Being a big fan of British, Welsh, Irish and Scottish cinema I feel well versed at this point in dealing with the heavy accents and slang terminology. From the Guy Ritchie Eastender dialogue to the rough slang of The Acid House to last year’s Ken Loach period drama Jimmy’s Hall, I’m usually able to pick up what people are saying. Hell, I even picked up what the heck was going on in this year’s The Witch and last year’s mumbling Tom Hardy film Legend, which probably needed subtitles here and there for both films. With this cocky attitude I threw on my screener for Robert Carlyle’s directorial debut The Legend of Barney Thomson.
For the first time in my cinephile life I was absolutely befuddled by the dialogue I was hearing from this movie. It has finally happened to me as for the first time I had zero clue what anyone was talking about for the first little bit of the film. The Glaswegian of this small Scottish dark comedy was so thick that the acclamation to it took a bit of time but, eventually, I was able to decipher some of the deeper Scottish brogue and make sense of what the heck people were saying.

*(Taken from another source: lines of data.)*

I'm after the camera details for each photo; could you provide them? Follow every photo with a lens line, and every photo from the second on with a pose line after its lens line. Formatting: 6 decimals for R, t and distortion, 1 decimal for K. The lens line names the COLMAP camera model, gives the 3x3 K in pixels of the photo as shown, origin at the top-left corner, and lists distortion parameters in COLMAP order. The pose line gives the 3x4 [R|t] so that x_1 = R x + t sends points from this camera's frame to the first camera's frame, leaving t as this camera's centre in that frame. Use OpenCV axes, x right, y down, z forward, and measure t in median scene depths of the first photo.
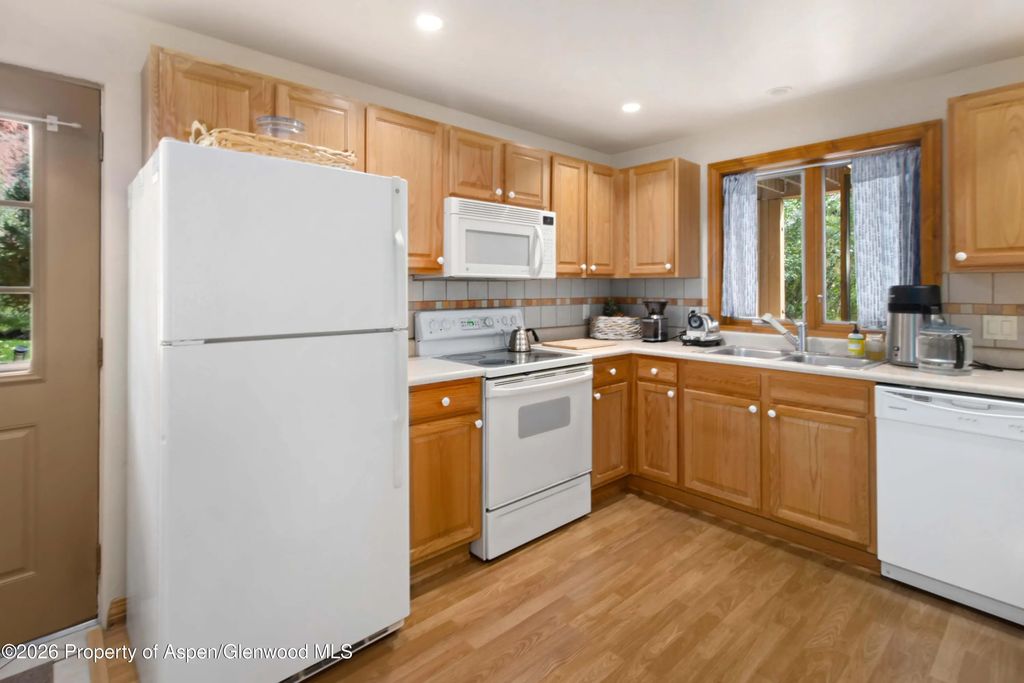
lens RADIAL K [[492.6, 0, 542.6], [0, 492.6, 289.2], [0, 0, 1]] dist [0.014574, 0.000366]
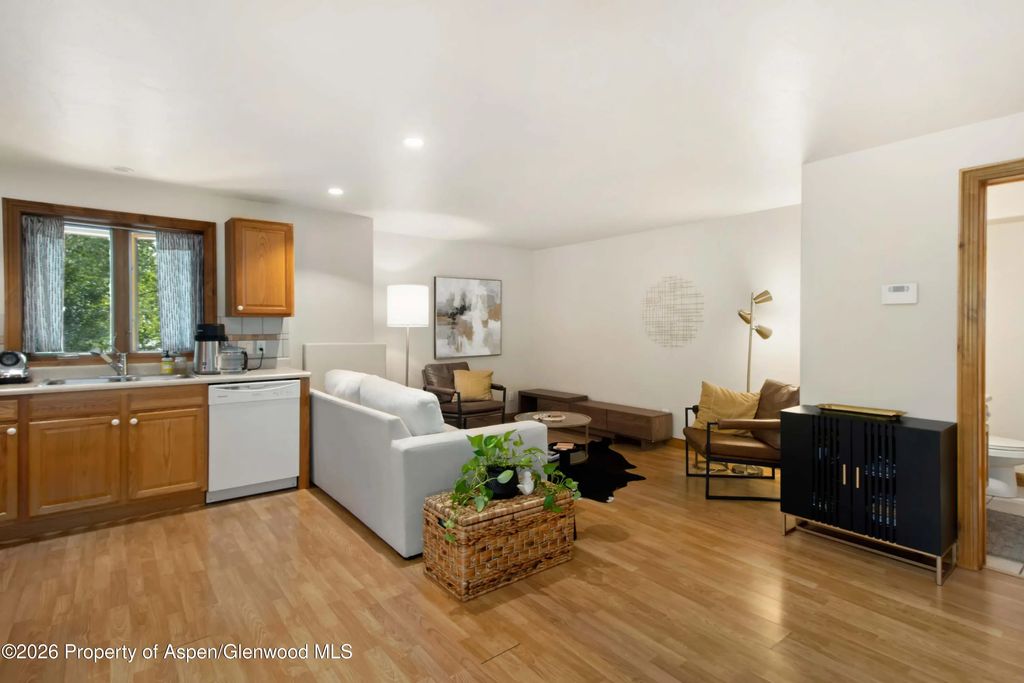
lens RADIAL K [[492.6, 0, 512.6], [0, 492.6, 334.5], [0, 0, 1]] dist [0.014574, 0.000366]
pose [[0.064028, -0.014667, 0.997840, -0.769475], [-0.000308, 0.999892, 0.014717, 0.001905], [-0.997948, -0.001250, 0.064017, -0.083677]]
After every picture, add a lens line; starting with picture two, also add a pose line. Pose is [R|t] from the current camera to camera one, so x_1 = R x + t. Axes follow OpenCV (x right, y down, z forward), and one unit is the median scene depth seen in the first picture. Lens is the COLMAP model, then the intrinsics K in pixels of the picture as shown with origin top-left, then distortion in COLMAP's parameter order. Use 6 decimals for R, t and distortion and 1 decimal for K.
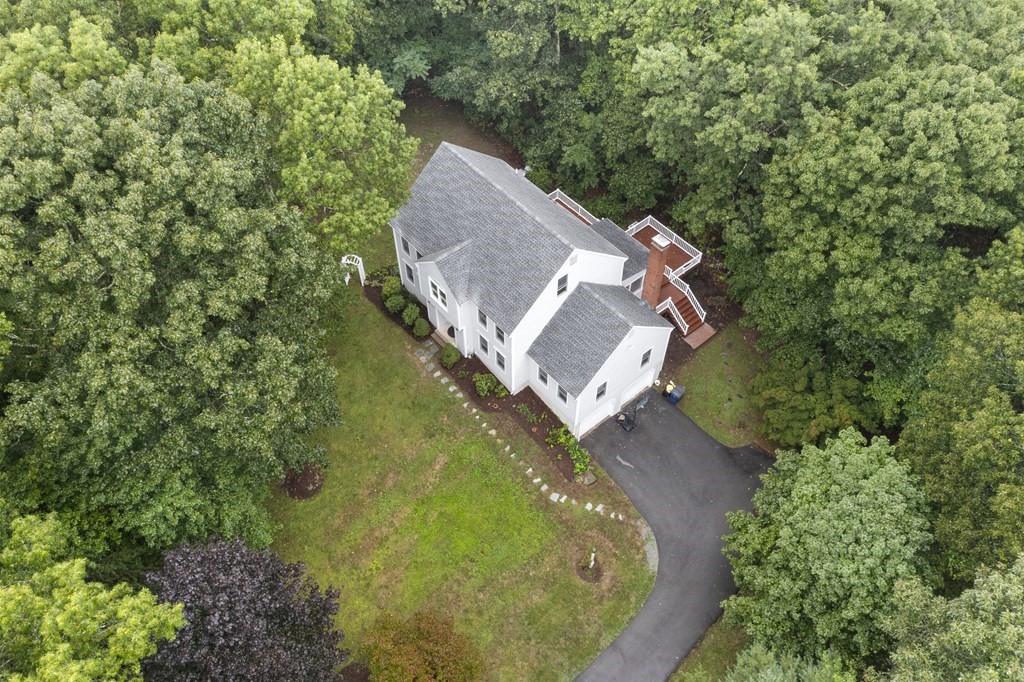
lens RADIAL K [[811.8, 0, 512.9], [0, 811.8, 339.3], [0, 0, 1]] dist [-0.012529, -0.006350]
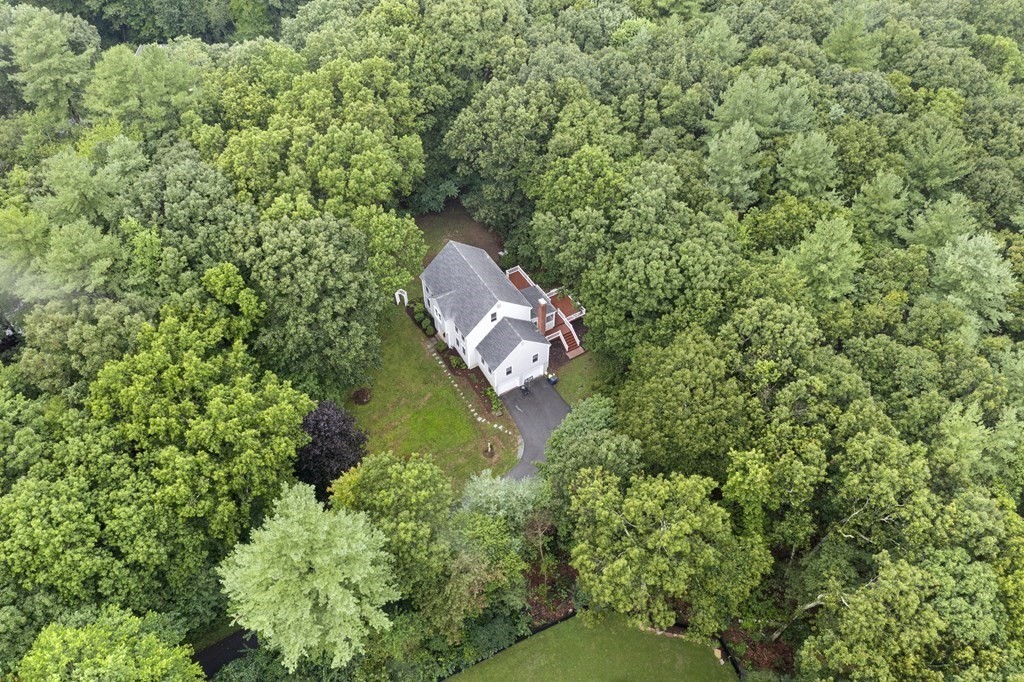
lens RADIAL K [[811.8, 0, 511.4], [0, 811.8, 341.3], [0, 0, 1]] dist [-0.012529, -0.006350]
pose [[0.987747, 0.118530, -0.101522, 0.406688], [-0.121879, 0.992166, -0.027428, 0.058659], [0.097476, 0.039465, 0.994455, -1.341642]]
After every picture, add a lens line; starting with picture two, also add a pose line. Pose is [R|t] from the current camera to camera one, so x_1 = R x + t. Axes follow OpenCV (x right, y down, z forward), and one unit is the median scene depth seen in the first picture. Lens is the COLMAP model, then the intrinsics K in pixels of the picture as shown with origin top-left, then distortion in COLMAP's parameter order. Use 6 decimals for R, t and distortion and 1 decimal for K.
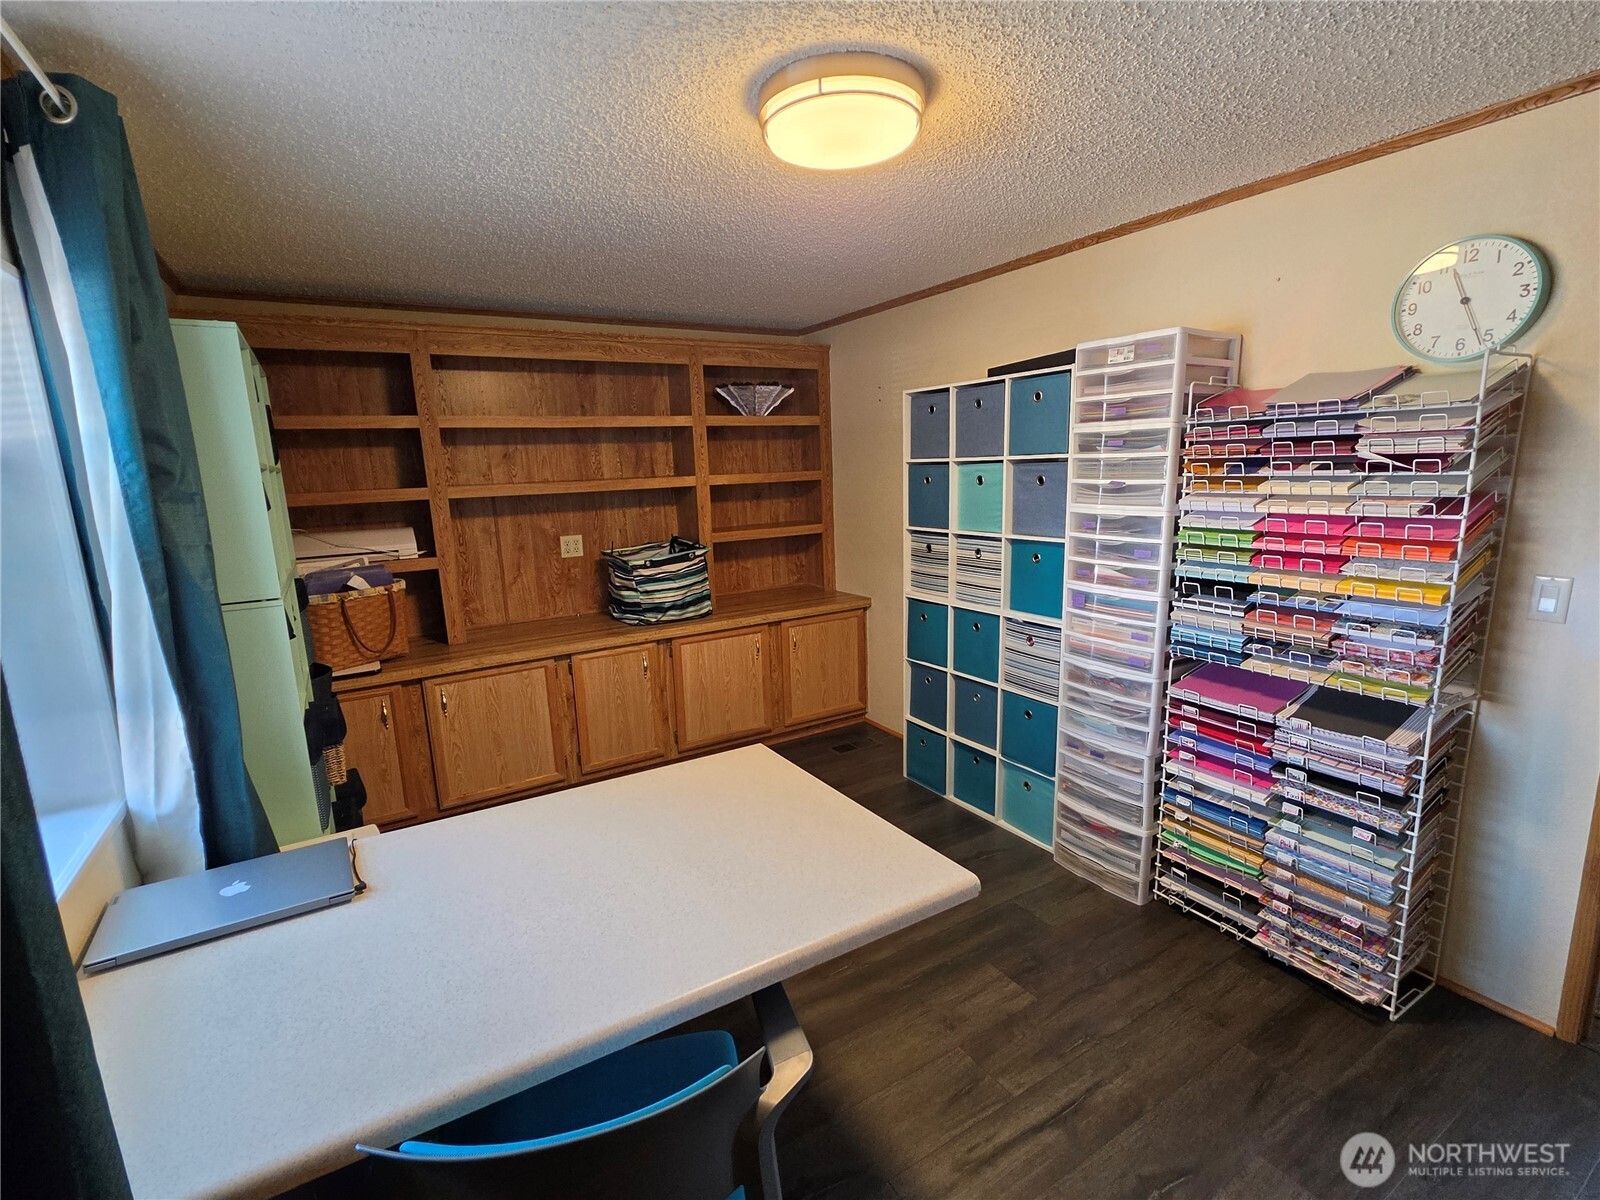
lens RADIAL K [[736.7, 0, 799.8], [0, 736.7, 606.6], [0, 0, 1]] dist [-0.001684, 0.001187]
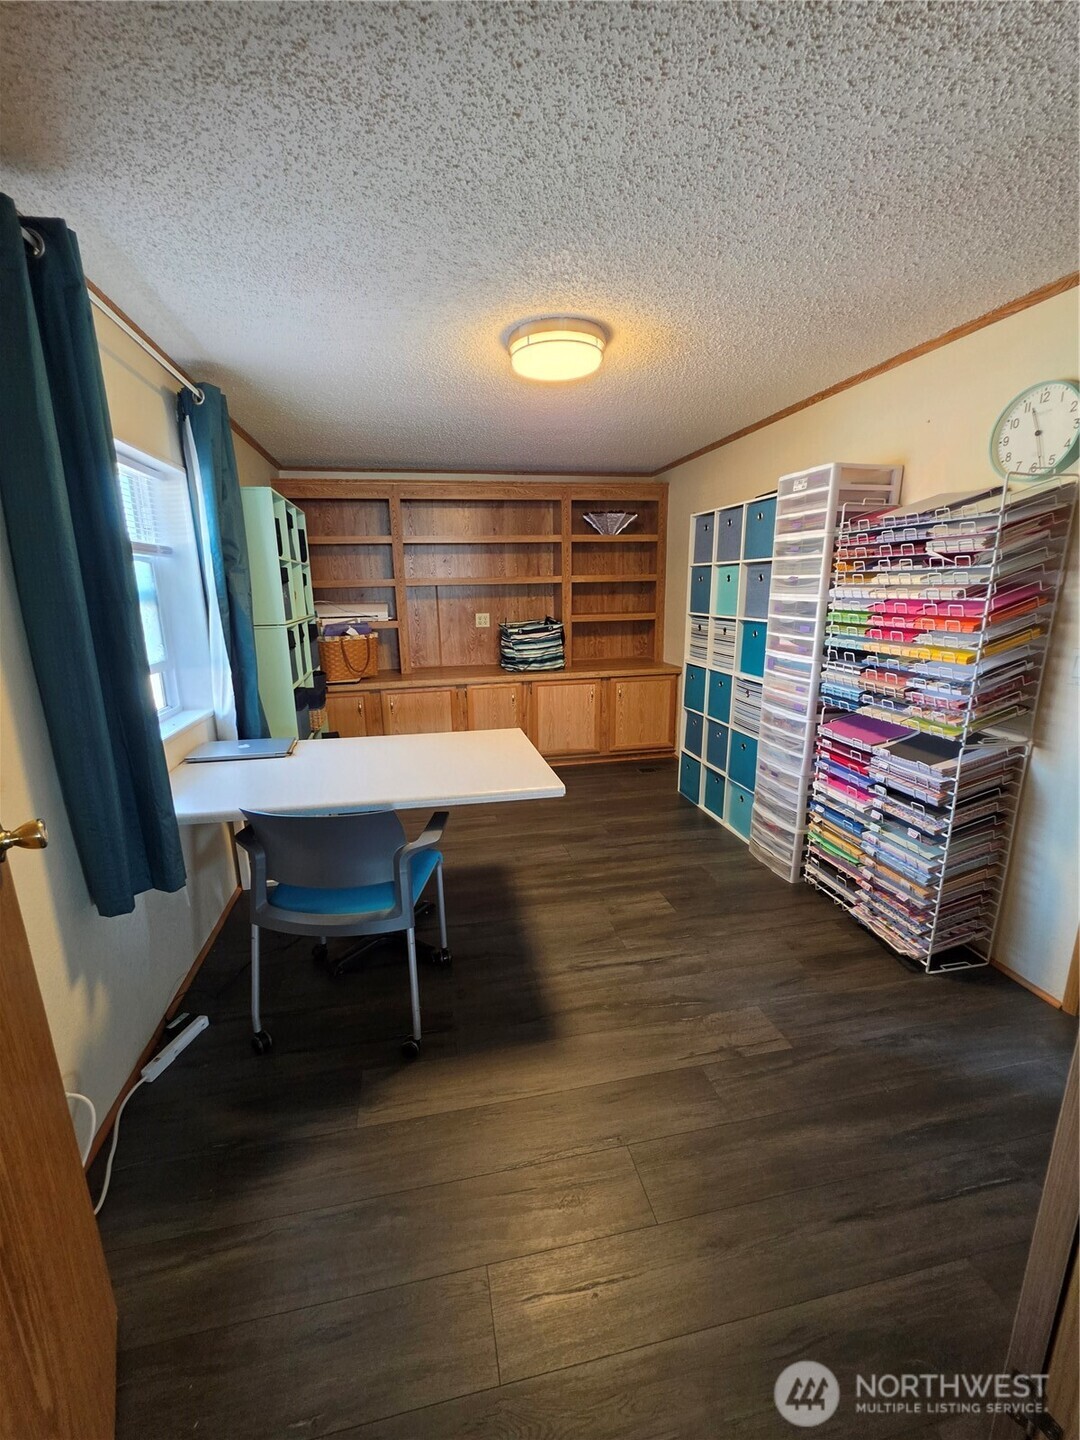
lens RADIAL K [[576.7, 0, 534.9], [0, 576.7, 714.8], [0, 0, 1]] dist [-0.005763, 0.002224]
pose [[0.939872, 0.092475, -0.328768, 0.361163], [-0.078948, 0.995399, 0.054289, 0.071756], [0.332276, -0.025069, 0.942849, -0.202081]]
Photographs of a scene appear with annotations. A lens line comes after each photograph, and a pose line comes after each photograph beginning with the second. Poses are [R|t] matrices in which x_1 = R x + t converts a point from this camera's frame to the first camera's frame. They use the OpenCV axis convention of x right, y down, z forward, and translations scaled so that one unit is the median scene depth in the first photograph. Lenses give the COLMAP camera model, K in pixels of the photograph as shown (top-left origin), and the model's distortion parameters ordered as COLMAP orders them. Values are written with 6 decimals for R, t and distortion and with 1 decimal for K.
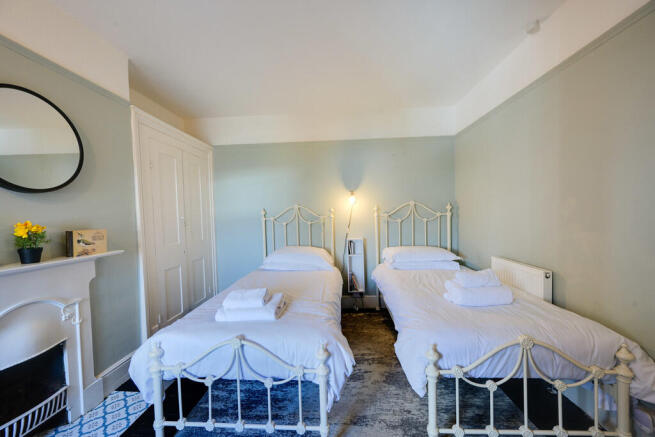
lens RADIAL K [[256.7, 0, 327.7], [0, 256.7, 220.1], [0, 0, 1]] dist [-0.000500, 0.000054]
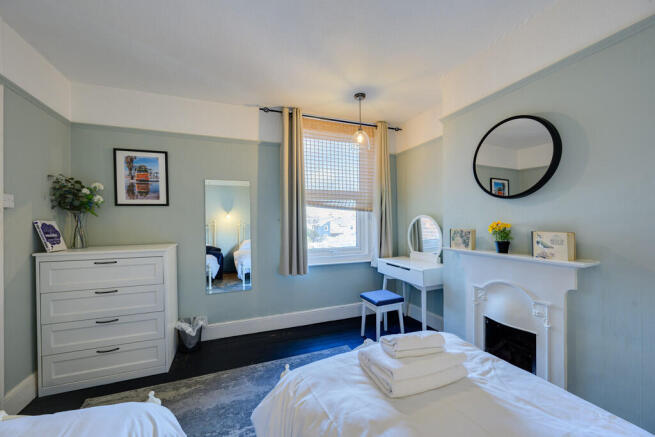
lens RADIAL K [[256.7, 0, 327.7], [0, 256.7, 220.1], [0, 0, 1]] dist [-0.000500, 0.000054]
pose [[-0.904278, 0.005641, -0.426906, 0.196333], [-0.001548, 0.999863, 0.016492, -0.019839], [0.426941, 0.015574, -0.904145, 1.541559]]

The Legend of Barney Thomson is based on the book The Long Midnight of Barney Thomson by writer Douglas Lindsay, the first in a proposed series, and is a dark film surrounding an antisocial barber (Carlyle) who desperately wants to break out of his lame life and be someone of note, and more to the point, be of historical value. He lives a solitary life with really no friends, his limited interactions only with his compulsively gambling, money grubbing and sour mother, Cemolina (Emma Thompson in heavy makeup). At one moment of the film he says he’d like to be Clint Eastwood’s The Man With No Name, a hero who blazes into town as an outsider and later deemed a hero. Instead, with all the mediocrity of his normal life, Barney is just another lowly t0wny with far less significance than he would like. His life is about to get considerably less mediocre but for all the wrong reasons.
Being the least approachable barber in his shop and with constant altercations and outbursts, Barney ends up breaking through the thin ice he’d been skating on with his employer and ends up getting the boot. A physical altercation results with his boss, ending with Barney accidentally burying his scissors in his employer’s heart. Unsure of what to do, Barney bumbles around the barber shop before wrapping the body and loading it into the trunk of his car for disposal. It’s only when his mother inadvertently finds the body that a real plan comes together and Barney gets a true look at his mother’s dark thoughts, much darker than his own aggressive but controlled thoughts. Barney must keep it together towards the inquiring family of the victim (James Cosmo) as well as the two investigators on his tail (Ray Winstone and Ashley Jensen).
With all the great filmmakers that Carlyle has work with over the years, it’s obvious through the look of this film that he picked up some visual style. From the bigger directors like Trainspotting’s Danny Boyle and Angela’s Ashes’ Alan Parker to the smaller, more indie direction from Ravenous’s Antonia Bird or Once Upon a Time in the Midlands’ Shane Meadows, Carlyle has crafted his own quirky style for his debut and it makes a compelling looking film, something the actual plot has a bit of a hard time keeping up with.
The quirkiness of the story is enough to initially draw you in as Barney’s hard and angry exterior drops after the murder of his boss and he becomes this sweating and guilt ridden mess, which is played well by Carlyle but it all begins to drag a bit by the end of the second act. Winstone is also very close to roles he’s played before, a heavy and intimidating character, the distinct difference is he’s on the right side of the law this time. The highlight of the film is Emma Thompson’s brash and, at times, heartlessly brutal performance as Barney’s exasperated and sinister mother, the draw to a story that really starts to wane before a weirdly wrapped up finale.
When an actor makes the leap to being behind the camera, sometimes the transition isn’t as smooth as they’d like. Robert Carlyle managed to keep a nice stride at the start of the film but was just unable to maintain this same caliber through to the ending, as style is unable to overcome dry patches in the plot. It was also oddly off putting to see Ashley Jensen as a police detective being that I couldn’t get her awkward role from the Ricky Gervais series Extras out of my head. The subplot between the police is also a bit too strange to get behind and is a bit too Keystone cops cliche to be funny. Competing ambitious cops on one case has been done too many times in my opinion and comes of blase in this one.
For those fans of dark humor, The Legend of Barney Thomson will only entertain you until a certain point. The issue for me is that everything falls in line too neatly, with no clear surprises and as soon as any pivotal scene starts you can see exactly where the exit lies. Carlyle presents nothing new and although it looks really nice, you feel no richer in the end for having watched it. That being said, Emma Thompson really kills it. I give this a two and a half out of five.